The difference between these two approaches is top-down divides complexity of understanding; bottom-up magnifies complexity. Lower levels of abstraction generally shouldn’t know about higher levels of abstraction; trying to do so multiplies the complexity of a lower-level abstraction. But because a high-level abstraction is all-encompassing, the complexity (and mental model) of abstraction is cleaved looking from the top.
In the end, both directions will in arrive at the same level of complexity; the getting there is what makes the difference. I’m not convinced it’s always the best approach, but for a large codebase like the Angular compiler, I’ve found the top-down approach to be significantly easier in making decisions about integrations.
Of course, this is a nuanced conclusion, but I think it’s a generally reasonable guideline for large projects, which experience effects of scale.
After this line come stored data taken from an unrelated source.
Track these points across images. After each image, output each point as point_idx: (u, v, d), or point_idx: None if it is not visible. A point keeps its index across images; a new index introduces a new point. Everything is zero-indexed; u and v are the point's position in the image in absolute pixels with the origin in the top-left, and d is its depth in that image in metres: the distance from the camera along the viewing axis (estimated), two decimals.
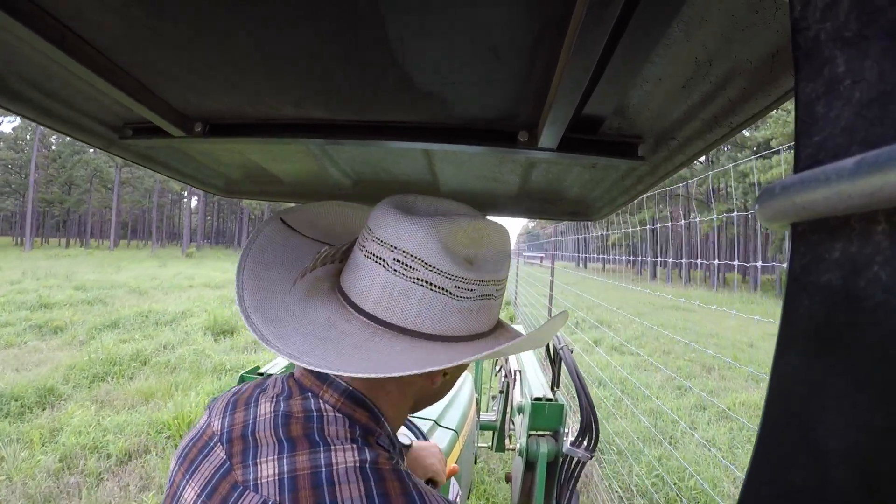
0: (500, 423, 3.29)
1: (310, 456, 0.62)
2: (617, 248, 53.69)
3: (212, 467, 0.67)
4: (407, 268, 0.72)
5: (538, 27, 0.63)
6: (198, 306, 12.60)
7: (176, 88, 0.91)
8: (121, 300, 13.36)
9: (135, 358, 7.46)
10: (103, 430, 4.87)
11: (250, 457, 0.65)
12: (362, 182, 1.56)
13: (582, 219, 1.71)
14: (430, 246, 0.71)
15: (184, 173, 1.53)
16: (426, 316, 0.72)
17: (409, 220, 0.73)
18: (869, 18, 0.22)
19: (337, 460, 0.61)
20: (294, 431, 0.65)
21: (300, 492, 0.59)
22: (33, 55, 0.79)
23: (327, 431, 0.66)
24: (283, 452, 0.63)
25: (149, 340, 8.68)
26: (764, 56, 0.64)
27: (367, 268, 0.75)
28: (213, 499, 0.64)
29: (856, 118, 0.22)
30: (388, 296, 0.73)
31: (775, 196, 0.25)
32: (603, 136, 0.97)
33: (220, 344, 8.86)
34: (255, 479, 0.62)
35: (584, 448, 1.86)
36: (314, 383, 0.72)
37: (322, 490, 0.58)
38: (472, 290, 0.74)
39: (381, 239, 0.74)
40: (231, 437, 0.69)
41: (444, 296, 0.72)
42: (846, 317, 0.22)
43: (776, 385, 0.26)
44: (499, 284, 0.78)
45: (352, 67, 0.78)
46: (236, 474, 0.64)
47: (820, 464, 0.22)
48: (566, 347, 2.12)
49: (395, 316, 0.73)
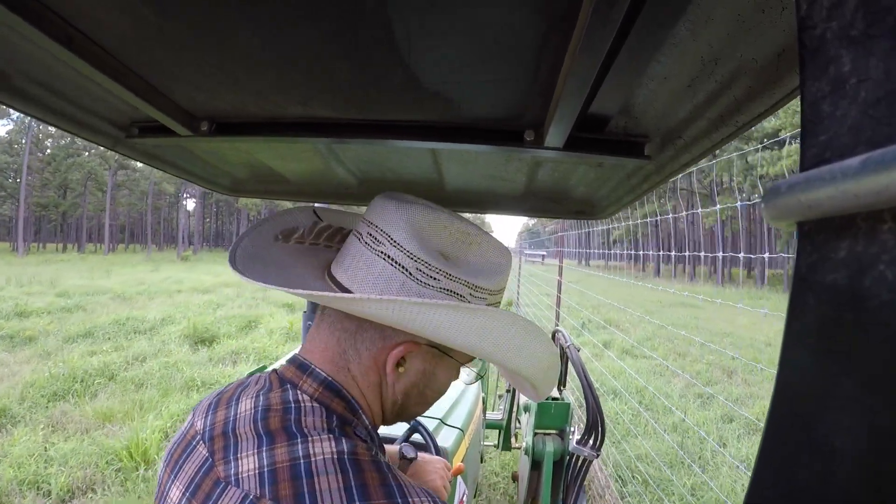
0: (506, 422, 3.30)
1: (288, 448, 0.63)
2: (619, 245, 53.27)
3: (195, 466, 0.68)
4: (375, 240, 0.75)
5: (544, 26, 0.63)
6: (180, 312, 12.38)
7: (182, 88, 0.91)
8: (102, 307, 13.01)
9: (101, 372, 6.97)
10: (48, 460, 4.40)
11: (231, 452, 0.65)
12: (368, 181, 1.56)
13: (587, 217, 1.71)
14: (400, 225, 0.74)
15: (190, 172, 1.53)
16: (382, 287, 0.73)
17: (392, 203, 0.77)
18: (875, 17, 0.22)
19: (314, 451, 0.62)
20: (272, 424, 0.66)
21: (280, 484, 0.59)
22: (40, 54, 0.80)
23: (304, 423, 0.67)
24: (262, 446, 0.64)
25: (120, 352, 8.25)
26: (770, 55, 0.64)
27: (349, 241, 0.80)
28: (196, 496, 0.64)
29: (862, 117, 0.22)
30: (353, 264, 0.76)
31: (781, 195, 0.25)
32: (609, 135, 0.97)
33: (197, 354, 8.43)
34: (236, 474, 0.62)
35: (591, 447, 1.86)
36: (294, 374, 0.75)
37: (301, 482, 0.59)
38: (437, 279, 0.73)
39: (366, 219, 0.79)
40: (213, 435, 0.70)
41: (403, 274, 0.72)
42: (852, 316, 0.22)
43: (782, 384, 0.26)
44: (477, 291, 0.77)
45: (358, 66, 0.78)
46: (218, 470, 0.65)
47: (826, 463, 0.22)
48: (573, 346, 2.12)
49: (355, 282, 0.75)
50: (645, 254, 4.72)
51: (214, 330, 9.96)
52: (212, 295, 16.22)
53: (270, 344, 9.34)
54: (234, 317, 11.82)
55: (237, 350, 8.69)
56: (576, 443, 1.91)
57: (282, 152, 1.30)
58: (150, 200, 69.27)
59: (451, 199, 1.72)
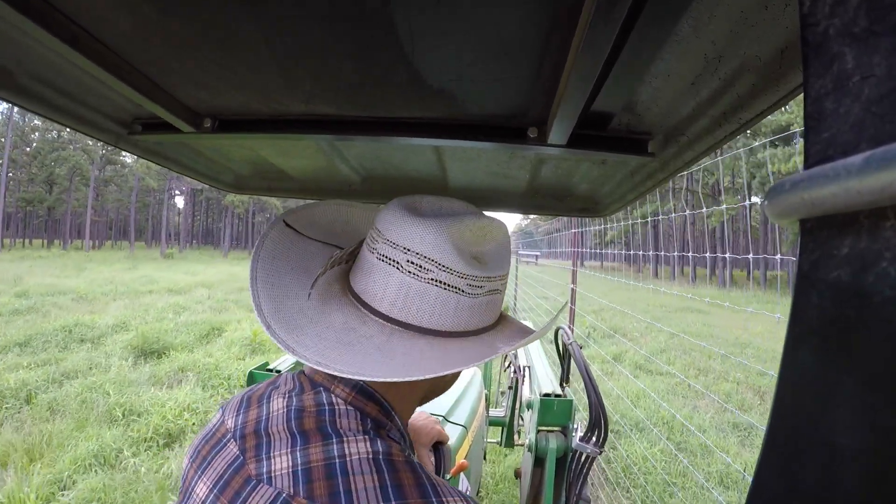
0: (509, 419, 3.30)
1: (323, 448, 0.63)
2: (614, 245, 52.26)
3: (224, 462, 0.68)
4: (421, 269, 0.73)
5: (548, 24, 0.63)
6: (140, 316, 11.36)
7: (185, 85, 0.91)
8: (59, 309, 11.89)
9: (16, 393, 5.82)
10: None
11: (263, 451, 0.66)
12: (371, 178, 1.56)
13: (590, 215, 1.71)
14: (443, 247, 0.73)
15: (193, 169, 1.53)
16: (441, 314, 0.74)
17: (419, 221, 0.75)
18: (878, 14, 0.22)
19: (350, 451, 0.62)
20: (307, 425, 0.66)
21: (314, 483, 0.59)
22: (44, 52, 0.80)
23: (339, 424, 0.67)
24: (296, 446, 0.64)
25: (49, 367, 7.04)
26: (773, 52, 0.64)
27: (381, 270, 0.76)
28: (225, 493, 0.64)
29: (865, 114, 0.22)
30: (403, 297, 0.74)
31: (784, 192, 0.25)
32: (612, 133, 0.97)
33: (138, 371, 7.16)
34: (268, 473, 0.63)
35: (594, 444, 1.86)
36: (325, 378, 0.74)
37: (336, 480, 0.59)
38: (482, 286, 0.76)
39: (392, 241, 0.75)
40: (244, 433, 0.70)
41: (458, 294, 0.74)
42: (855, 313, 0.22)
43: (785, 382, 0.26)
44: (503, 279, 0.81)
45: (362, 64, 0.78)
46: (249, 468, 0.65)
47: (829, 461, 0.22)
48: (575, 343, 2.12)
49: (412, 316, 0.74)
50: (645, 254, 4.57)
51: (168, 340, 8.82)
52: (184, 296, 15.27)
53: (226, 359, 7.97)
54: (196, 323, 10.79)
55: (185, 366, 7.40)
56: (579, 440, 1.91)
57: (285, 149, 1.30)
58: (134, 196, 67.91)
59: (455, 196, 1.71)
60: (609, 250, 57.95)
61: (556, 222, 11.16)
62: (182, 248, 70.75)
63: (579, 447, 1.88)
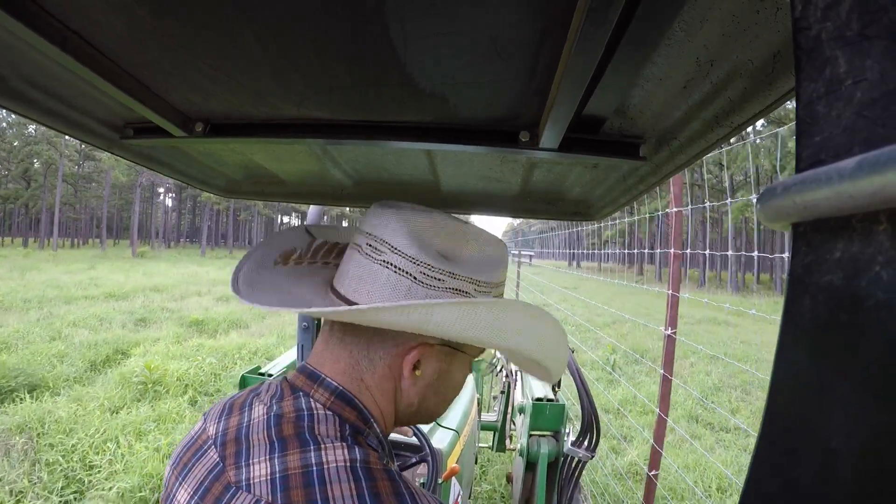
0: (501, 424, 3.30)
1: (300, 455, 0.63)
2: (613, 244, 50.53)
3: (204, 469, 0.69)
4: (375, 251, 0.75)
5: (540, 27, 0.63)
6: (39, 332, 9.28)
7: (177, 88, 0.91)
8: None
9: None
10: None
11: (243, 458, 0.66)
12: (363, 182, 1.56)
13: (583, 219, 1.72)
14: (399, 231, 0.75)
15: (185, 173, 1.53)
16: (389, 296, 0.74)
17: (388, 210, 0.78)
18: (870, 18, 0.22)
19: (327, 459, 0.62)
20: (285, 431, 0.67)
21: (292, 491, 0.59)
22: (35, 56, 0.79)
23: (317, 430, 0.67)
24: (274, 452, 0.64)
25: None
26: (765, 56, 0.64)
27: (348, 255, 0.81)
28: (205, 499, 0.65)
29: (857, 118, 0.22)
30: (358, 277, 0.76)
31: (777, 196, 0.25)
32: (604, 136, 0.97)
33: None
34: (247, 480, 0.63)
35: (585, 448, 1.86)
36: (305, 383, 0.75)
37: (313, 489, 0.59)
38: (442, 279, 0.75)
39: (361, 229, 0.80)
40: (225, 440, 0.71)
41: (408, 279, 0.73)
42: (848, 317, 0.22)
43: (777, 385, 0.26)
44: (480, 286, 0.78)
45: (354, 67, 0.78)
46: (229, 475, 0.65)
47: (821, 463, 0.22)
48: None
49: (361, 295, 0.75)
50: (651, 252, 4.30)
51: (36, 373, 6.60)
52: (119, 303, 13.39)
53: (92, 414, 5.56)
54: (97, 344, 8.59)
55: (23, 425, 5.13)
56: (570, 444, 1.91)
57: (277, 153, 1.30)
58: (106, 192, 66.25)
59: (447, 200, 1.72)
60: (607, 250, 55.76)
61: (549, 221, 10.91)
62: (162, 246, 68.75)
63: (571, 452, 1.89)
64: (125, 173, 65.22)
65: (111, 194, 74.70)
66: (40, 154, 60.40)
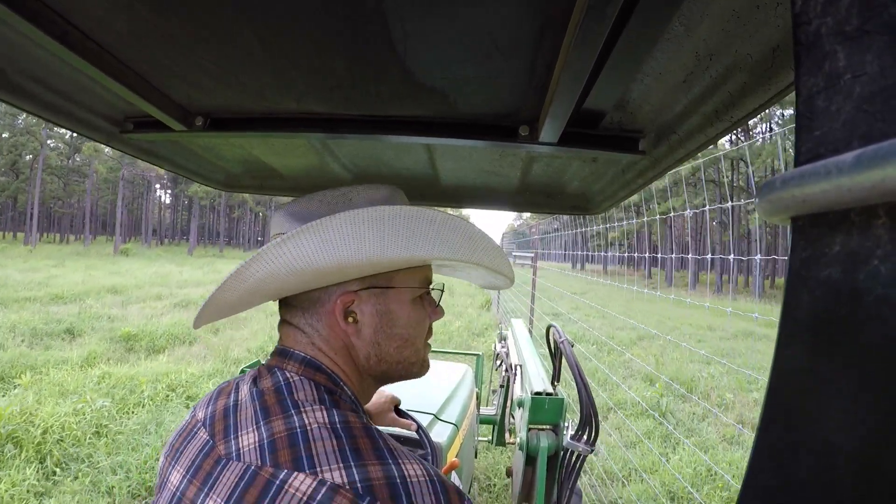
0: (500, 417, 3.31)
1: (283, 420, 0.67)
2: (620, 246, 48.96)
3: (195, 449, 0.73)
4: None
5: (540, 22, 0.63)
6: None
7: (177, 83, 0.91)
8: None
9: None
10: None
11: (231, 432, 0.70)
12: (363, 176, 1.56)
13: (582, 213, 1.72)
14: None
15: (185, 167, 1.53)
16: None
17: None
18: (870, 13, 0.22)
19: (309, 421, 0.67)
20: (268, 402, 0.71)
21: (279, 452, 0.63)
22: (36, 50, 0.79)
23: (297, 396, 0.72)
24: (259, 422, 0.68)
25: None
26: (765, 50, 0.64)
27: None
28: (197, 476, 0.68)
29: (856, 113, 0.22)
30: None
31: (776, 190, 0.25)
32: (604, 131, 0.97)
33: None
34: (237, 450, 0.67)
35: (585, 442, 1.86)
36: (278, 361, 0.80)
37: (298, 448, 0.63)
38: None
39: None
40: (213, 420, 0.75)
41: None
42: (846, 311, 0.22)
43: (776, 379, 0.26)
44: None
45: (354, 62, 0.78)
46: (219, 449, 0.69)
47: (820, 458, 0.22)
48: (566, 341, 2.12)
49: None
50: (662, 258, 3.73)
51: None
52: (65, 307, 11.38)
53: None
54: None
55: None
56: (570, 438, 1.91)
57: (276, 148, 1.30)
58: (89, 185, 64.27)
59: (446, 194, 1.72)
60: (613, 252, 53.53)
61: (553, 222, 10.17)
62: (157, 243, 66.65)
63: (570, 445, 1.89)
64: (106, 165, 63.43)
65: (106, 189, 73.43)
66: (26, 145, 58.28)
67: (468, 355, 4.59)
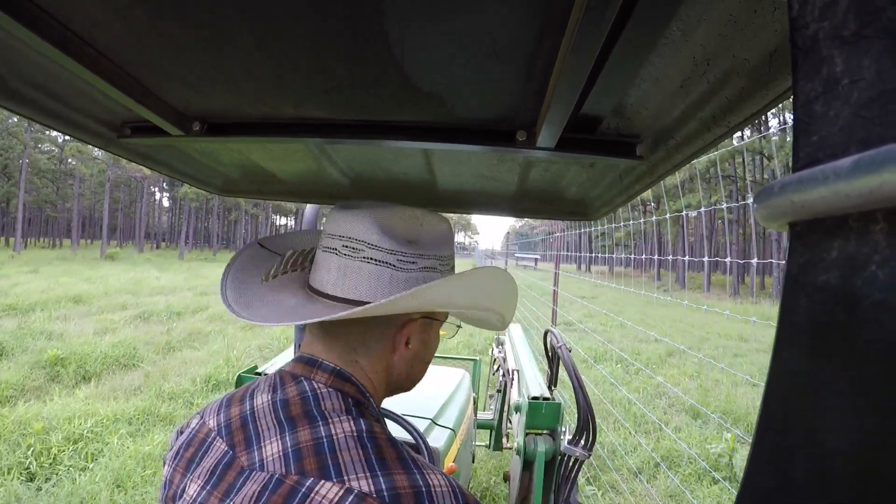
0: (497, 422, 3.30)
1: (310, 430, 0.68)
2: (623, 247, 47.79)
3: (213, 460, 0.72)
4: (353, 250, 0.81)
5: (537, 27, 0.63)
6: None
7: (174, 88, 0.91)
8: None
9: None
10: None
11: (253, 442, 0.70)
12: (360, 181, 1.56)
13: (580, 218, 1.72)
14: (372, 229, 0.81)
15: (182, 172, 1.53)
16: (375, 287, 0.80)
17: (353, 212, 0.83)
18: (868, 17, 0.22)
19: (336, 431, 0.67)
20: (294, 412, 0.71)
21: (304, 460, 0.64)
22: (33, 56, 0.80)
23: (324, 406, 0.72)
24: (285, 432, 0.69)
25: None
26: (762, 55, 0.64)
27: (324, 258, 0.85)
28: (218, 488, 0.68)
29: (854, 118, 0.22)
30: (342, 276, 0.81)
31: (773, 195, 0.25)
32: (601, 136, 0.97)
33: None
34: (260, 460, 0.67)
35: (582, 447, 1.86)
36: (304, 370, 0.80)
37: (325, 457, 0.64)
38: (415, 262, 0.82)
39: (331, 233, 0.85)
40: (231, 430, 0.74)
41: (389, 268, 0.80)
42: (844, 316, 0.22)
43: (773, 384, 0.26)
44: (442, 260, 0.87)
45: (352, 67, 0.78)
46: (241, 460, 0.69)
47: (818, 463, 0.22)
48: (564, 346, 2.12)
49: (350, 291, 0.81)
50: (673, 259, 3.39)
51: None
52: (13, 319, 10.12)
53: None
54: None
55: None
56: (567, 443, 1.91)
57: (274, 153, 1.30)
58: (76, 187, 63.14)
59: (444, 199, 1.72)
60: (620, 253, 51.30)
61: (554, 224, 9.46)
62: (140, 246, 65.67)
63: (568, 450, 1.89)
64: (98, 167, 61.80)
65: (101, 192, 72.19)
66: (14, 148, 56.50)
67: (465, 360, 4.60)
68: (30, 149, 56.40)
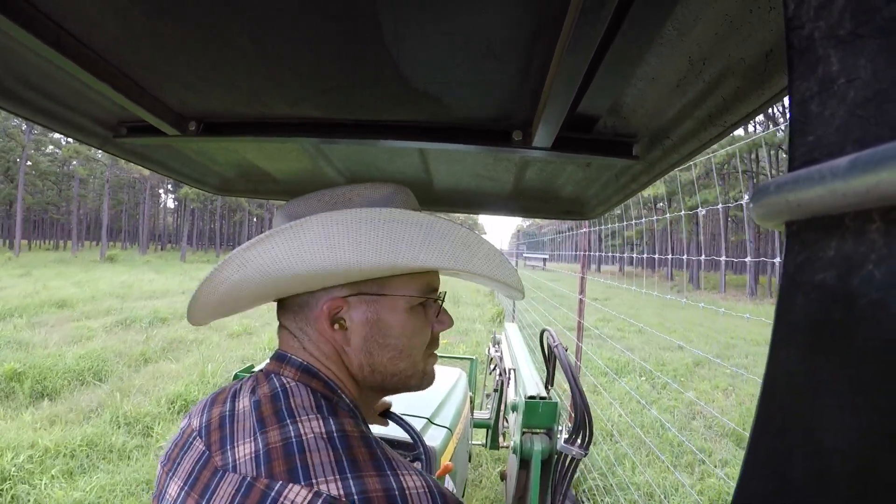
0: (494, 421, 3.31)
1: (279, 430, 0.65)
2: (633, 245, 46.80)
3: (192, 460, 0.71)
4: None
5: (533, 26, 0.63)
6: None
7: (170, 88, 0.91)
8: None
9: None
10: None
11: (228, 443, 0.68)
12: (356, 181, 1.56)
13: (576, 217, 1.72)
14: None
15: (179, 172, 1.53)
16: None
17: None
18: (863, 17, 0.22)
19: (304, 431, 0.65)
20: (265, 412, 0.69)
21: (274, 462, 0.62)
22: (29, 56, 0.79)
23: (293, 404, 0.70)
24: (256, 432, 0.67)
25: None
26: (758, 55, 0.64)
27: None
28: (195, 488, 0.67)
29: (850, 117, 0.22)
30: None
31: (770, 194, 0.25)
32: (597, 135, 0.97)
33: None
34: (234, 461, 0.65)
35: (578, 446, 1.86)
36: (275, 366, 0.78)
37: (294, 458, 0.62)
38: None
39: None
40: (209, 430, 0.73)
41: None
42: (841, 315, 0.22)
43: (770, 383, 0.26)
44: None
45: (347, 67, 0.78)
46: (216, 460, 0.67)
47: (815, 462, 0.22)
48: (560, 345, 2.12)
49: None
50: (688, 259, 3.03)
51: None
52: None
53: None
54: None
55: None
56: (563, 442, 1.91)
57: (270, 152, 1.29)
58: (76, 189, 62.55)
59: (440, 198, 1.72)
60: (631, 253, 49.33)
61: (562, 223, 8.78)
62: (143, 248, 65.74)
63: (564, 449, 1.89)
64: (84, 164, 61.38)
65: (102, 194, 72.17)
66: (15, 150, 55.54)
67: (462, 359, 4.60)
68: (31, 151, 56.01)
In a small project, it might be easy to change something in a module, then bubble that changes up through the API and product layer. But this is often difficult in a large project, where a lot of moving pieces make it so that it is often easier to first derive a holistic implementation plan by understanding what role a module plays in the whole product.
In the end, both directions will in arrive at the same level of complexity; the getting there is what makes the difference.
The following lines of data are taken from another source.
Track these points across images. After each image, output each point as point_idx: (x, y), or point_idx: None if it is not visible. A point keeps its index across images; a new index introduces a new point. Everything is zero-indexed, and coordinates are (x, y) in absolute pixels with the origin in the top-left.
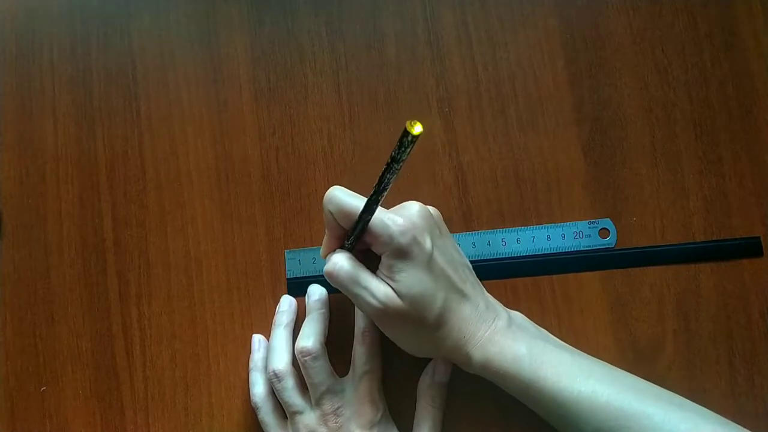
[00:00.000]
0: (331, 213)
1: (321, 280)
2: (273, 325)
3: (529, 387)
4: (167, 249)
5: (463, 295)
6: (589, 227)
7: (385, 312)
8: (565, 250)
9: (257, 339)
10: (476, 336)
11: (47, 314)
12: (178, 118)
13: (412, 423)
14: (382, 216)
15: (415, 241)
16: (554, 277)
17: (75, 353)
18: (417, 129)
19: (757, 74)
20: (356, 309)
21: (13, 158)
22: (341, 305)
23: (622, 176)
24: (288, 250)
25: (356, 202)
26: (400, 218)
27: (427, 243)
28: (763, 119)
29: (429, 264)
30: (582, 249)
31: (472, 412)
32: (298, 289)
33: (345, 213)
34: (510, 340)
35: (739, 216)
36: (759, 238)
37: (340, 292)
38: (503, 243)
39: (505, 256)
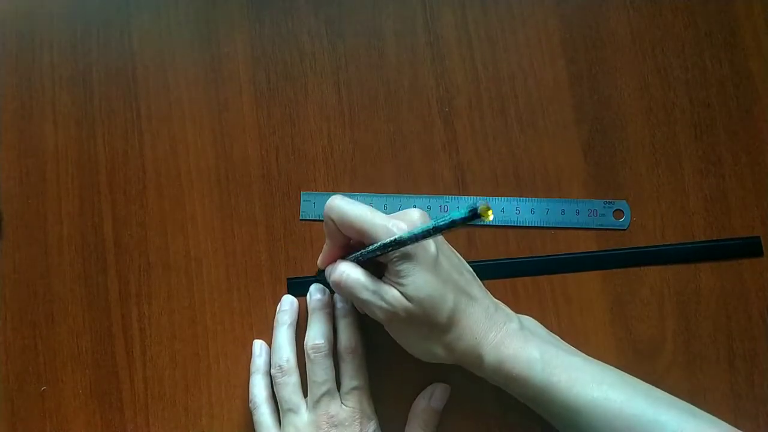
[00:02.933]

Aside an approach to development, my work on the Angular compiler taught me something about approaching unfamiliar projects. I talk about open-source software projects here, but this is generally applicable to any kind of project.
I think of open-source projects kind of like shoes that a contributor wears. There at least two factors considered when an individual chooses what shoe to wear:
- Style match — whether the shoe has a style suiting the individual.
- Accessibility match — whether the shoe physically fits the individual.
Open-source projects are similar to shoes in these considerations. A contributor wants to be interested in a project and help develop it, and also has to find a development of the project accessible — that is, a contributor prefers projects that are easier to ramp up on and have a network of resources.
Contributing is difficult. It’s difficult to look at something one knows nothing about, figure out how it works, and then augment it to do something different or new. Given enough time, this can always be done, but no one ever has enough time. So for a contributor considering investing effort in a project, the decision often comes down to a consideration of the project’s style and accessibility match.
I have thought about how to make projects more accessible to others; there are many who have studied this question more and have much better answers than I do, but perhaps one of the most important answers is developer documentation. Great code comments and written documentation describing project implementations make it much easier for a contributor to begin creating a mental model. This is even more valuable than having a code author by the contributor’s side because authors forget or leave to do other things, but documentation stays forever.
The other thing is for me, at least in some sense, contributing is a skill. Over time, my perception of contribution has lost its sense of inherent difficulty and intimidation. I now find it relatively easy to open up another open-source project and hack on it to do something I want it to do. Alongside being a consequence of my improvement as an engineer, I think this is a result of some intuition for the contribution I’ve built up. It’s difficult to explain what exactly there is to it, but like riding a bicycle, it’s just there and it’s difficult to forget.
For me, this intuition is great because while it still may be challenging to enter a new community or introduce a large change, having some general knowledge of where to start in doing these kinds of things goes a long way towards improving confidence in one’s contributions. This is the most important thing because contributors should be valued.
Those are some of my experiences and thoughts, anyway. I hope they can provide a perspective.